If you want to actually see what those things look like or what the general function at the start of the bundle looks like, you can have a look at the browser-pack package. But a general idea might be doing something like this.

    //I have that object there with all those functions so
    forEach(key, module) -> {
        funct = module[0]; dependencies = module[1];
        registry[key] = execute(funct, getDeps(dependencies, registry) );
    }

This, of course is a very naive approach. A real solution needs to take into account the availability of dependencies before they are used. It also doesn't really work like this at all in regards to that registry because your code does not return. Instead you add things to the passed module.exports or exports, but that's just an unimportant implementation detail.

Now, I've used Browserify because it is much simpler than Webpack. The output Webpack generates is similar in spirit. Webpack builds an array, instead of an object and wraps our modules into something like this:

    /* 1 */
    /***/
    (function(module, exports, __webpack_require__) {
                    const xhr = __webpack_require__(0);
                    const dom = __webpack_require__(3);
                    // ...
    }),

(The comments are there just for human debugging purposes, as far as I know.)

As you can see, the main difference is that Webpack applies some transformations to your code while it is generating the bundle. The main transformation is that one you see with __webpack_require__. Not only it does change the name or require to that, which is a superficial change, while it is doing that, it also removes the references to actual filenames and substitutes them for a simpler index number. In any case, the result is similar: All the benefits explained previously are there.

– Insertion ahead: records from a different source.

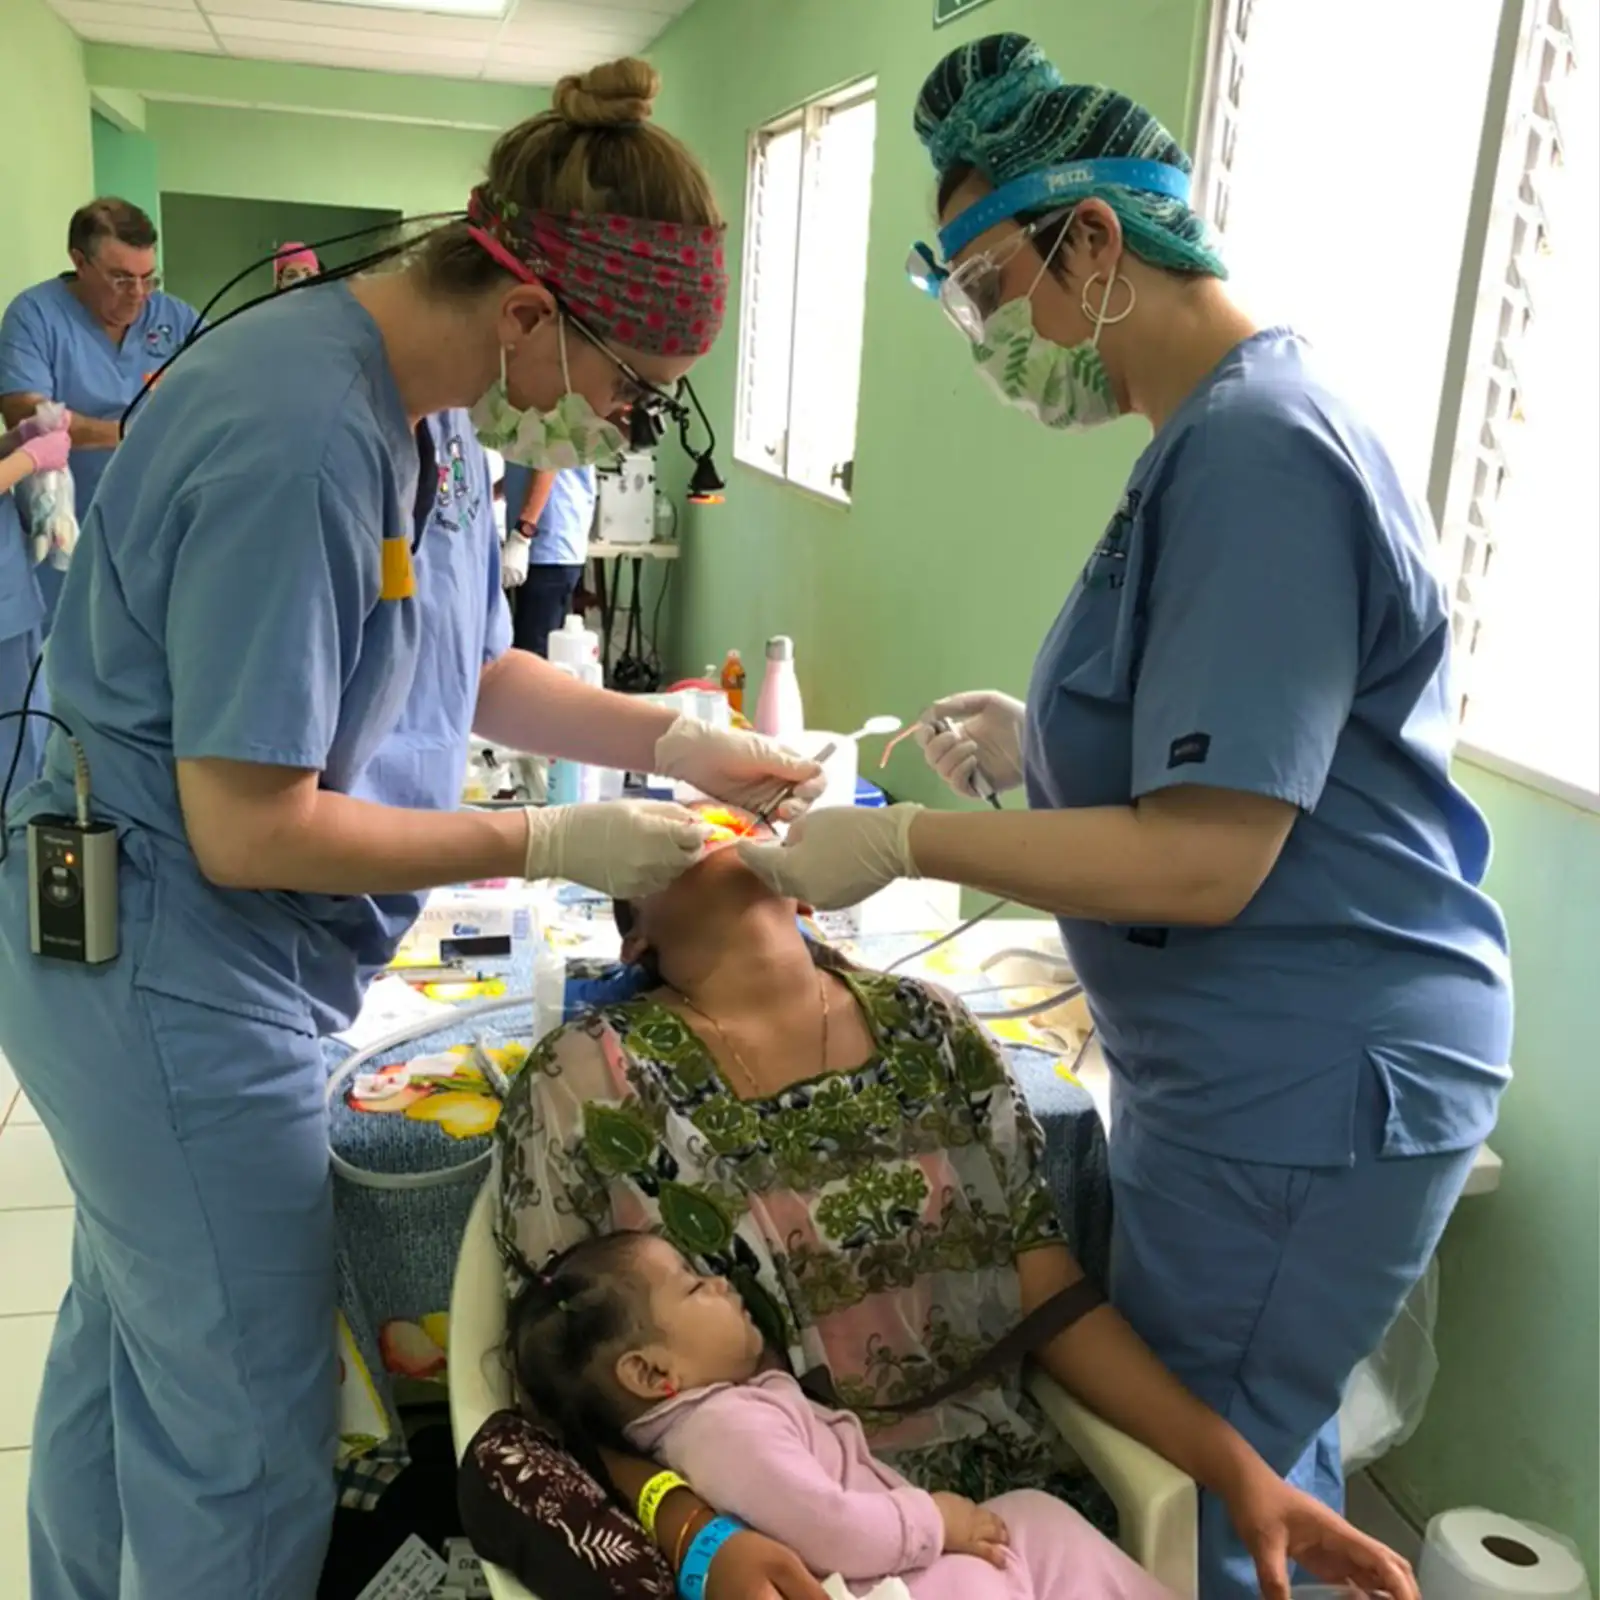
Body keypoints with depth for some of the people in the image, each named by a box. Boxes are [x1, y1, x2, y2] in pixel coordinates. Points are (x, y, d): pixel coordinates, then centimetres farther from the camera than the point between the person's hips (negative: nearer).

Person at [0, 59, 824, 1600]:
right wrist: (554, 846, -20)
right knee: (246, 1440, 7)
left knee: (129, 1338, 28)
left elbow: (476, 670, 11)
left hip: (144, 968, 10)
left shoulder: (429, 408, 1)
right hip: (176, 980, -10)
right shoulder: (303, 444, -29)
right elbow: (248, 832, -26)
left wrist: (679, 745, -1)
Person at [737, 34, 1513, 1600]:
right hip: (1285, 1070, 10)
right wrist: (1045, 743, 8)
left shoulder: (1251, 457, -22)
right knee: (1265, 1459, 24)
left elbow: (1203, 860, -25)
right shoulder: (1244, 422, 10)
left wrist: (906, 842, -18)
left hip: (1299, 1093, -10)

Also, as already mentioned, Webpack does more than this. This is all in relation to modules. But Webpack also includes other tasks which you might do with other software. Like compressing (minifying) the output file, or managing CSS alongside JS, or running a transpiler… Or a common one: As I mentioned there are mainly 2 different syntaxes for importing and exporting. The CommonJS (what NodeJS uses) and ESM (the ECMAScript standard), i.e. require('bla.js') vs import from “bla.js”. While Browserify only supports CommonJS, Webpack supports both by transforming “at pack time” those imports into requires. (Note that this isn't strictly correct. Webpack 1 didn't support import either, but Webpack 2 (and 3) does. And also, you can get the same result combining Browserify with other tools -Babel- so that they do the transformation and then Browserify does the packing.)

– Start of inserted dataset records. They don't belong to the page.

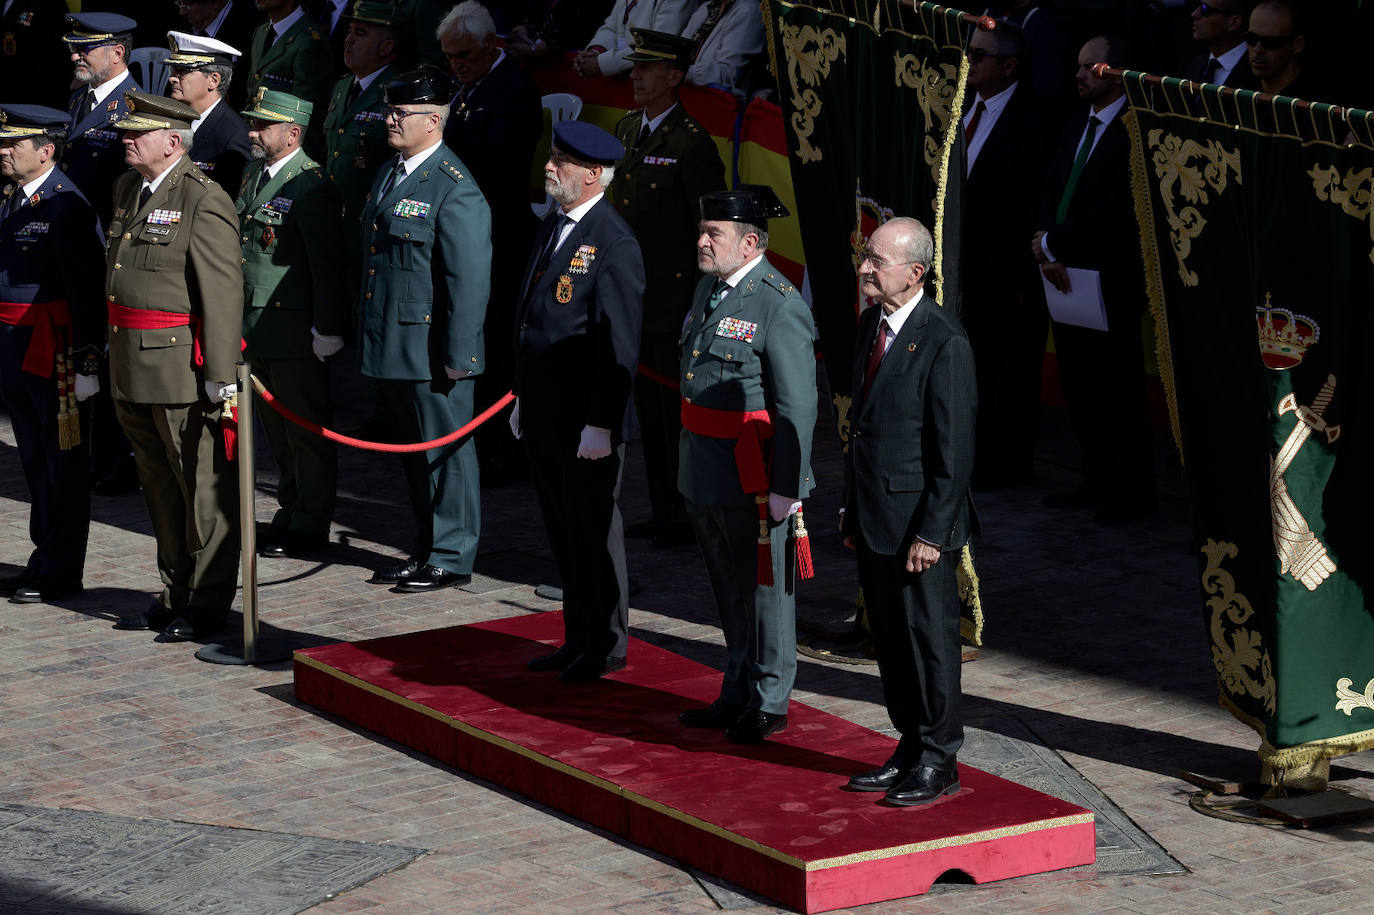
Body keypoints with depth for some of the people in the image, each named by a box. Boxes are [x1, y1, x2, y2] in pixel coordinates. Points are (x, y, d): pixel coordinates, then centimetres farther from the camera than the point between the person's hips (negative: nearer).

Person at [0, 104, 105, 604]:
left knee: (65, 462, 2)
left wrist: (86, 365, -20)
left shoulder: (68, 207, -15)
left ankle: (61, 572, 9)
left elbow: (87, 293, -18)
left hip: (54, 351, -8)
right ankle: (44, 558, 26)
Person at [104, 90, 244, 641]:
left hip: (182, 363, -9)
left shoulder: (204, 201, -14)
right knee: (159, 481, 17)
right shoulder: (128, 188, 12)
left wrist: (220, 374, -20)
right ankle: (175, 590, 28)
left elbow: (223, 293, -18)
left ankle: (208, 602, 8)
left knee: (203, 483, 1)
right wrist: (112, 352, 17)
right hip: (132, 365, 9)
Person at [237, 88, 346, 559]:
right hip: (257, 327, 8)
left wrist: (328, 329, -18)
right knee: (277, 429, 15)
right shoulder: (254, 177, 13)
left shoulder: (312, 186, -15)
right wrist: (238, 320, 20)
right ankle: (290, 511, 26)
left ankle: (311, 524, 9)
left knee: (307, 428, 1)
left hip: (296, 330, -8)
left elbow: (328, 263, -17)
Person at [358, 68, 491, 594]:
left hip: (430, 350, -9)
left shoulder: (456, 191, -15)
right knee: (413, 452, 16)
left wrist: (457, 357, -19)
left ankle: (451, 559, 10)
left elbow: (470, 281, -18)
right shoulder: (389, 174, 13)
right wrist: (366, 336, 17)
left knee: (445, 451, 2)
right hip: (389, 349, 9)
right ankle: (425, 551, 26)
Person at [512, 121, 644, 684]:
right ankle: (578, 640, 25)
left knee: (595, 532, 3)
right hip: (544, 415, 9)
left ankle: (606, 647, 15)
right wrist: (523, 397, 18)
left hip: (586, 421, -9)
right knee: (564, 533, 15)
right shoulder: (554, 226, 12)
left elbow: (619, 343, -18)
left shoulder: (613, 244, -16)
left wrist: (601, 424, -20)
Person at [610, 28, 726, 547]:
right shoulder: (627, 130, 11)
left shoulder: (691, 144, -14)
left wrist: (701, 307, -16)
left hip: (676, 299, -8)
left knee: (680, 411, -2)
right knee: (649, 409, 14)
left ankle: (689, 518, 6)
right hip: (634, 299, 8)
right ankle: (661, 511, 23)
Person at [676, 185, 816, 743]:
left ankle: (768, 705, 15)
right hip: (706, 475, 9)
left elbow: (797, 409, -20)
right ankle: (737, 694, 31)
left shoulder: (781, 307, -18)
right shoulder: (710, 288, 9)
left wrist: (786, 489, -22)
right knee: (730, 590, 19)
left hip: (754, 479, -9)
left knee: (765, 589, 5)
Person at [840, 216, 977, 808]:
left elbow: (955, 449, -17)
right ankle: (911, 749, 25)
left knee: (929, 637, 1)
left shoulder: (944, 342, -17)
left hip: (918, 522, -8)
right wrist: (852, 508, 15)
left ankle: (939, 764, 11)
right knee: (890, 638, 14)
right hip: (873, 517, 8)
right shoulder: (870, 324, 9)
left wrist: (931, 532, -18)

Future? Support of Modules in Browsers?

Now, there is just one remaining thing you may be wondering about. It could be something like: “Well, now that there is a standard way to load modules, can't we just use that and forget all this about bundling it all into one file and just let the browsers load what they need?”

The answer to that is not completely straightforward. Let's just say that…

  • While there is a standard (mostly, some details still being discussed), there has been no available implementation of it in any browser until… well, very recently. The very latest versions of some browsers are just now starting to ship with (some) support for ES modules. (See the warning at the top here).
  • In the future it may be a way or the way, but for now, needing to support current browsers, the solution does seem to inevitably go through a bundled file or some similar solution that offers the functionality browsers don't.
  • There are also some other things that affect usage of all this. In particular, performance concerns and HTTP2 support may help or may not help going back to multiple independent files being loaded. This is a bit hard to determine yet, but it may mean that in some scenarios bundling all files into one (or a few) file(s) might still perform better.

So the answer to that is a classic it depends. Or, if you prefer, it could be something like: “For now, bundling is a good idea in many cases. In time, we'll see”.